■ Bloc de texte:
--------------------------------

C’est probablement au cours de ce voyage que le roi de France, fidèle à sa politique d’arbitre et profitant des bonnes relations entretenues avec Henri, obtient du Plantagenêt une réconciliation officielle avec la famille de Blois-Champagne. L’accord, signé en décembre, prévoit d’un côté la restitution par Thibaud de Blois des châteaux d’Amboise et Frétéval, situés à la frontière angevine et dont il s’était emparé quelques années plus tôt. Toujours du côté français, le beau-frère de Thibaud, Rotrou du Perche, restitue Bonsmoulins et Moulins-La-Marche, sur la frontière normande, et reçoit en échange la seigneurie de Bellême pour laquelle il devient le vassal d’Henri. Le texte comporte également un passage où le roi Henri assure son seigneur français « sa vie et ses membres, et son honneur terrestre, à condition que lui-même m’assure, comme à son homme et fidèle, ma vie et mes membres, et les terres dont il m’a investi, et pour lesquelles je suis son homme ». Voilà qui a le mérite d’être clair en termes de réciprocité ! En quelques mois, Henri a réussi à aplanir toutes les tensions avec le roi de France par son habilité, mais aussi grâce à la richesse et à la puissance qu’il détient et qui sont suffisantes à refroidir bon nombre d’ardeurs d’opposition. En d’autres termes, le roi d’Angleterre impose à son homologue français la loi du plus fort !

--------------------------------

■ Données brutes:

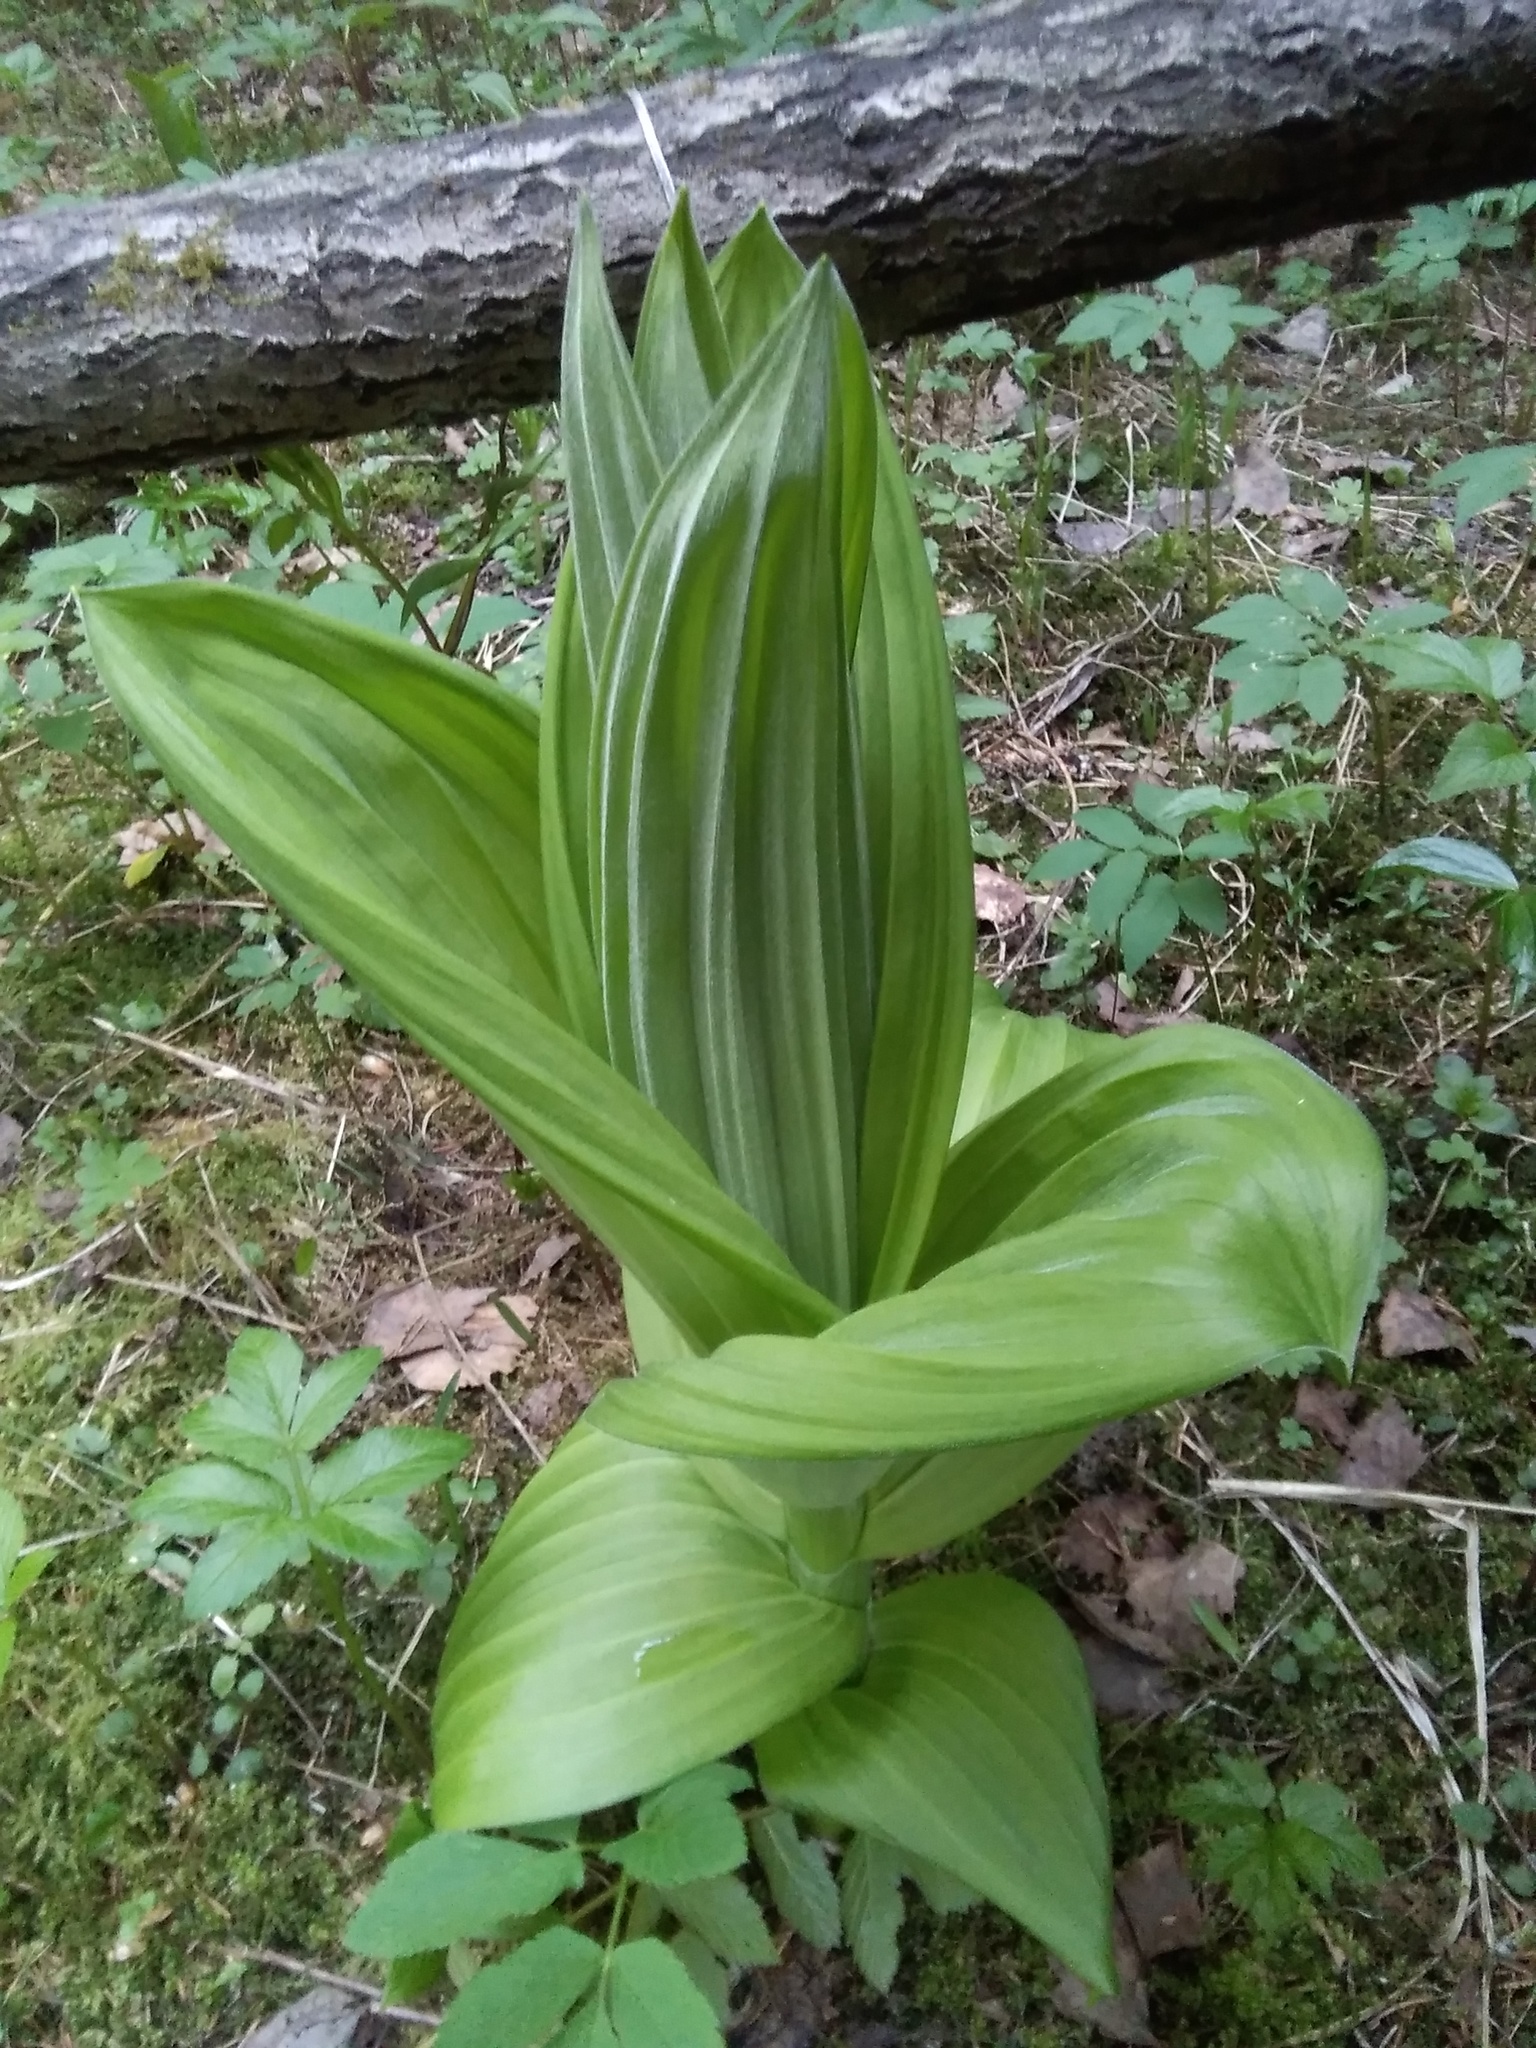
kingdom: Plantae
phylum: Tracheophyta
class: Liliopsida
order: Liliales
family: Melanthiaceae
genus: Veratrum
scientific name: Veratrum lobelianum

--------------------------------

■ Consigne:
Dans le texte sur l'accord de réconciliation, indiquez quelle seigneurie Rotrou du Perche reçoit en échange de Bonsmoulins et de Moulins-La-Marche.

■ Résultat:
La seigneurie de Bellême.